KeyMander Review: Xbox One, 360, PS3 cheating made easy

To be clear before we begin, no amount of finesse is going to make you cheating in a game "right." Instead whilst reviewing the KeyMander here today, we're going to go ahead and assume you're OK with breaking the rules, or at least bending them a little bit.

This KeyMander hardware is not the first such device we've reviewed for a gaming console. Back in March, we reviewed the ControllerMAX gaming controller converter, there suggesting that the idea that it'd be perfect for your everyday controller switching to be greatly overblown. In fact it did what it said it would do, but it wasn't very user-friendly.

If the ControllerMAX was made for those that like to sacrifice ease of use for pocket-friendly device sizing, KeyMander is made for those that want a professional (albeit less-than-honorable as the rest) solution.

KeyMander is about the size of a couple of strudels, or Pop-Tarts if you prefer. It's encased in a very light – but extremely solid – black metal, and it's clear what you need to do to use it right out of the box. You connect the device to a power source with one mini-USB, then begin connecting controllers.

One microUSB cord must start at KeyMander and end at the Xbox One, Xbox 360, or PlayStation 3 (not 4 yet, but soon). You'll also connect an Xbox One wireless controller to the front of KeyMander with a standard micro-USB cord, alongside your keyboard and mouse.

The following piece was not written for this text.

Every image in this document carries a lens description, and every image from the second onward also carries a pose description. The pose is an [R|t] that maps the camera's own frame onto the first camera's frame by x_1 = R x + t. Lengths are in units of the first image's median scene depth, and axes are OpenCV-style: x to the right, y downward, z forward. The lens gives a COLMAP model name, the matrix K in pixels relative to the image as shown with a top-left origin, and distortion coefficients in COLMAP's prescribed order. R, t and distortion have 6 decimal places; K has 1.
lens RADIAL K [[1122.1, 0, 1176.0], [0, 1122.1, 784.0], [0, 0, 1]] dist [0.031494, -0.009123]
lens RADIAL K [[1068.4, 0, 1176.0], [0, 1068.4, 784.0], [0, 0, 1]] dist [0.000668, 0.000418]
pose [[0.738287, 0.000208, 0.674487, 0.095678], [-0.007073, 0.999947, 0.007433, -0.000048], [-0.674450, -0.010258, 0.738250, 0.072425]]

Then you just start to play. While some games don't support the mouse and keyboard monstrosity you create here, most do. What you're about to see is some Titanfall gameplay done with KeyMander to demonstrate the sensitivity in the system.

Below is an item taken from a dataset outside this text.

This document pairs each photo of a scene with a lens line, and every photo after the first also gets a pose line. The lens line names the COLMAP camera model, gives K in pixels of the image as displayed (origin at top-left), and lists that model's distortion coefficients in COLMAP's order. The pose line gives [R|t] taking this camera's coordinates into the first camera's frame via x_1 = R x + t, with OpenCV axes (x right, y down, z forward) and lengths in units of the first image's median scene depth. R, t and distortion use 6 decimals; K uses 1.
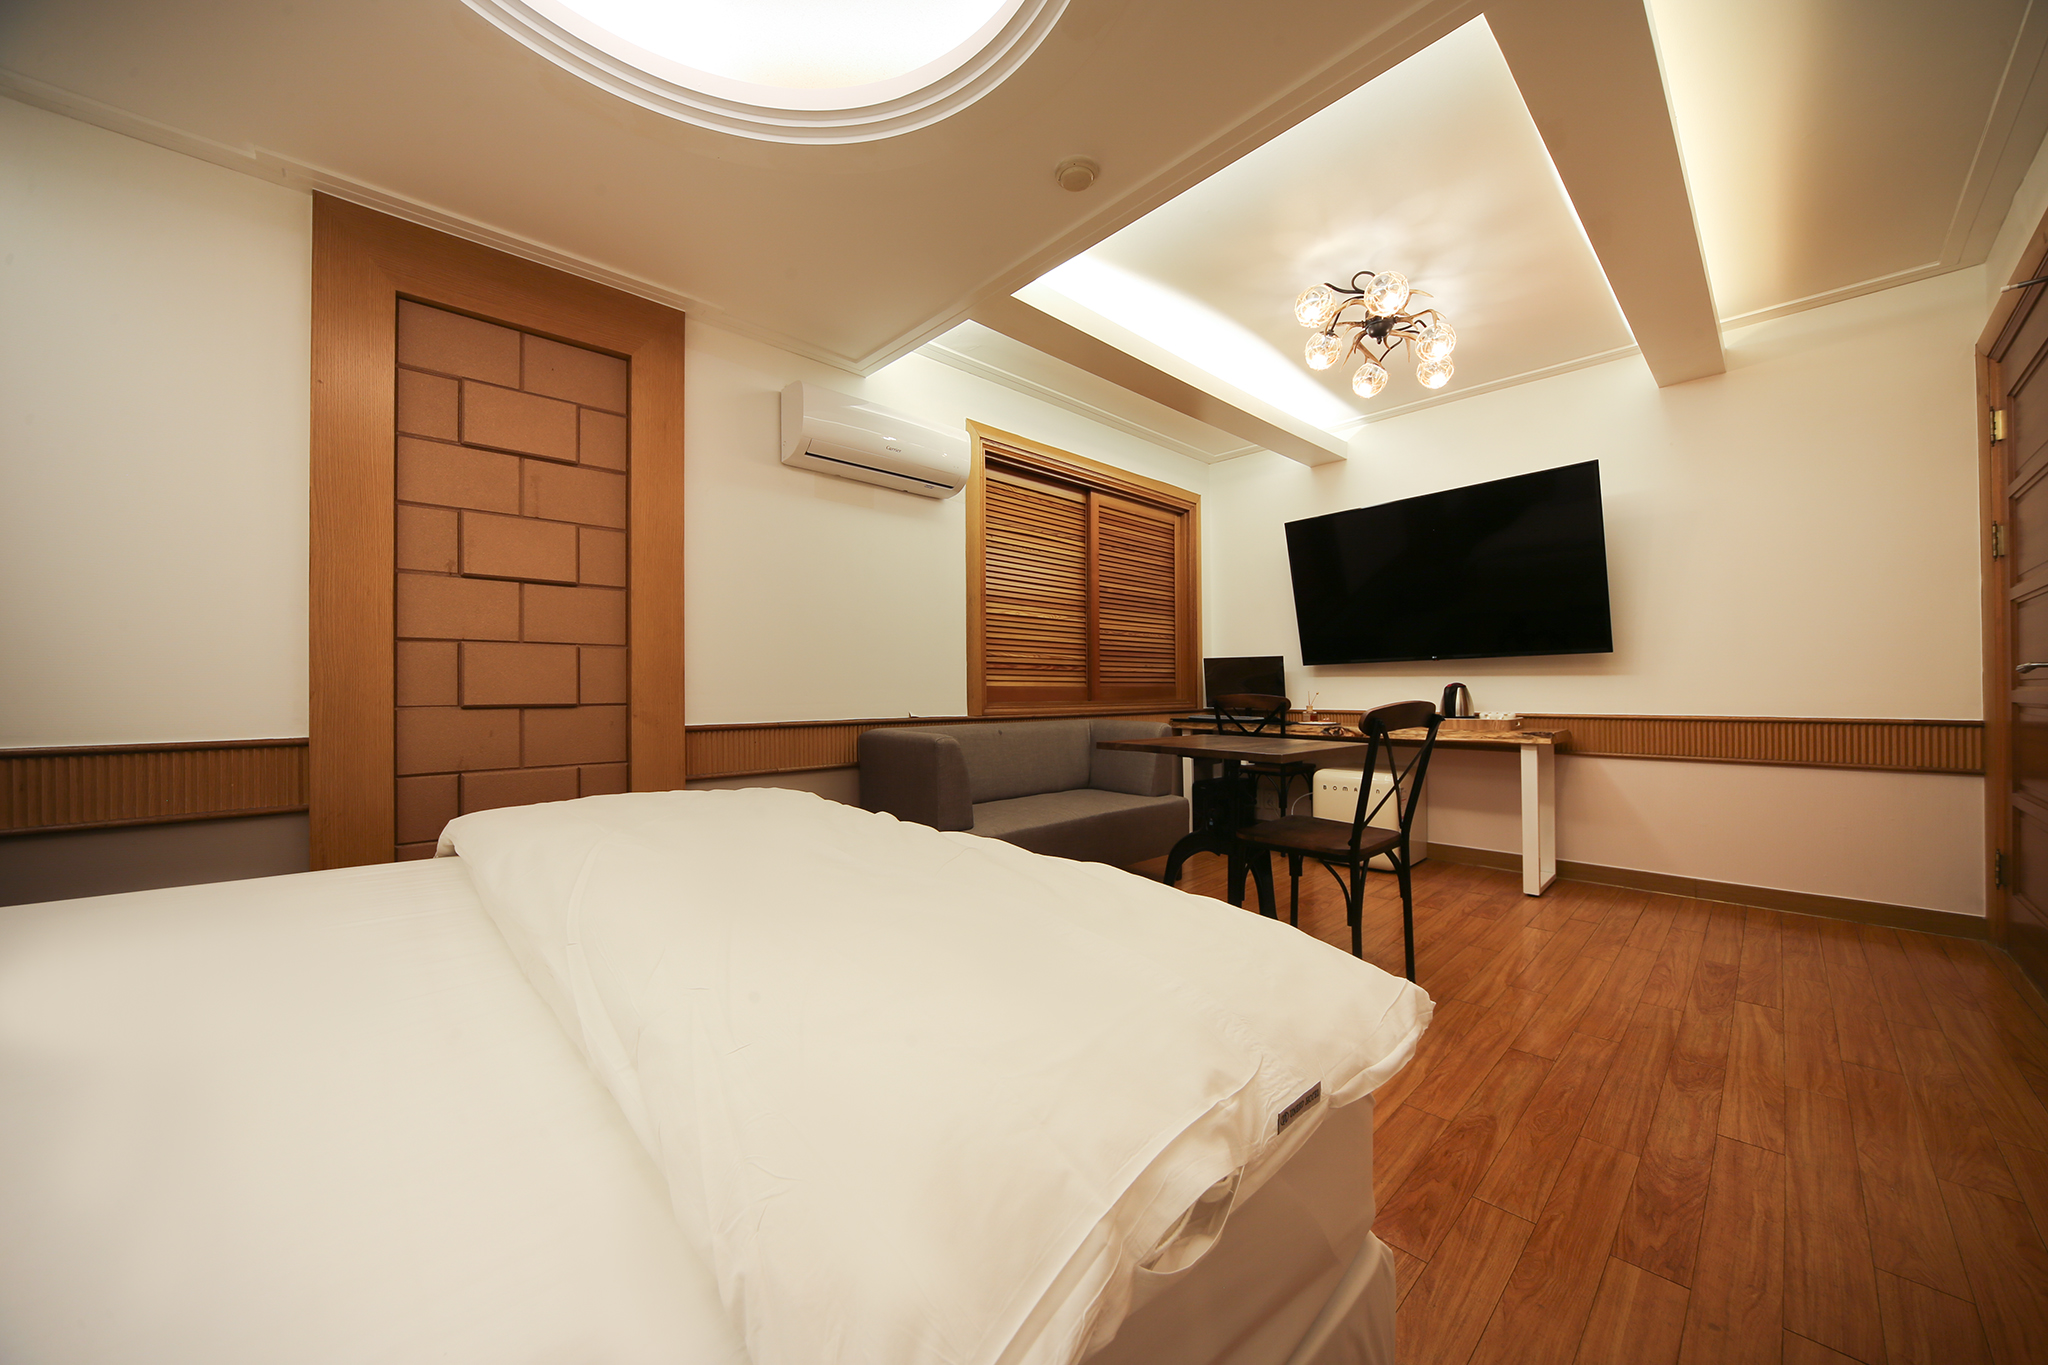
lens RADIAL K [[717.0, 0, 1024.0], [0, 717.0, 682.5], [0, 0, 1]] dist [-0.014562, -0.000246]
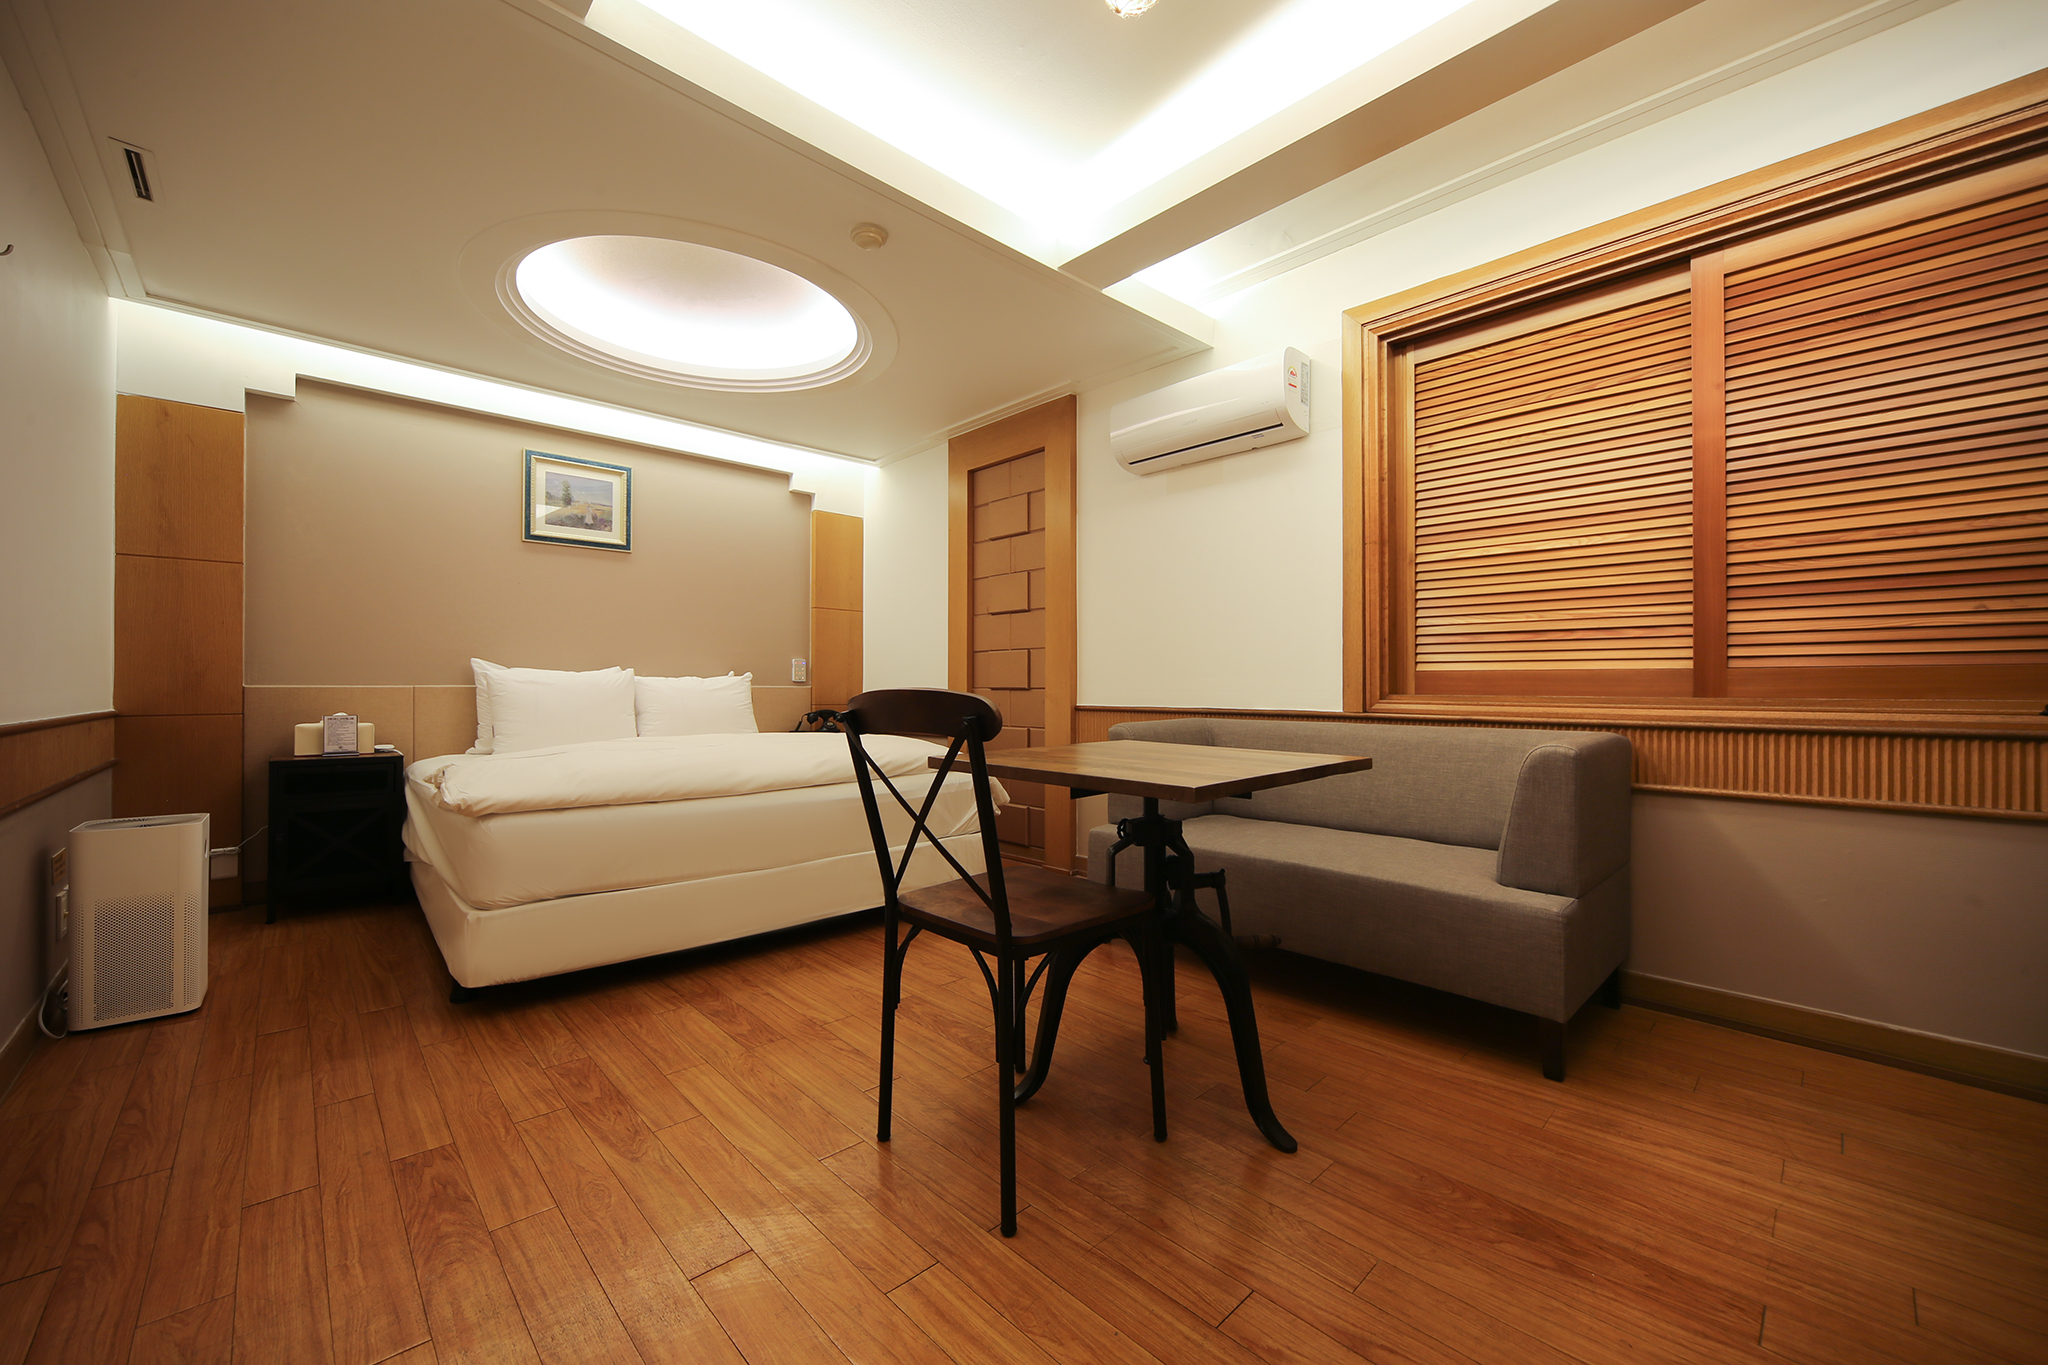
lens RADIAL K [[793.6, 0, 1037.4], [0, 793.6, 678.3], [0, 0, 1]] dist [-0.001429, 0.000301]
pose [[0.017057, 0.001209, -0.999854, 1.925644], [0.016248, 0.999867, 0.001486, 0.015731], [0.999722, -0.016271, 0.017035, 1.730197]]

Note above that we're not necessarily trying to dominate our opponents, but testing out the sensitivity of the setup. Moves are entirely smooth, as we found out, and controlling our pilot in-game became a lot more akin to PC controls than they did Xbox One.

That's not to say KeyMander is perfect. You're still relying on a system which pings from your keyboard and mouse to the controller to the console, which means you're not going to have the same sensitivity as you would with a straight mouse/keyboard connection to a PC. This setup does, on the other hand, allow you to play much more naturally if you're used to your PC and plan on playing on PS3 or Xbox One.

KeyMander will cost you a hefty $99.95 USD, not a small price to pay for the ability to switch your accessories. If the idea of playing Xbox One, Xbox 360, and PlayStation 3 games with a keyboard an mouse is the most exciting thing you've heard about your console in your whole life, this is the gear you'll be all about. We've found no better solution for just that unique a setup.

Note also that Xbox One, PlayStation 3, and Xbox 360 are all available right off the bat, just so long as you're able to plug in to a Windows PC and upgrade the firmware for your Keymander. We've been assured by the folks behind Keymander that PlayStation 4 compatibility will be integrated "later this year."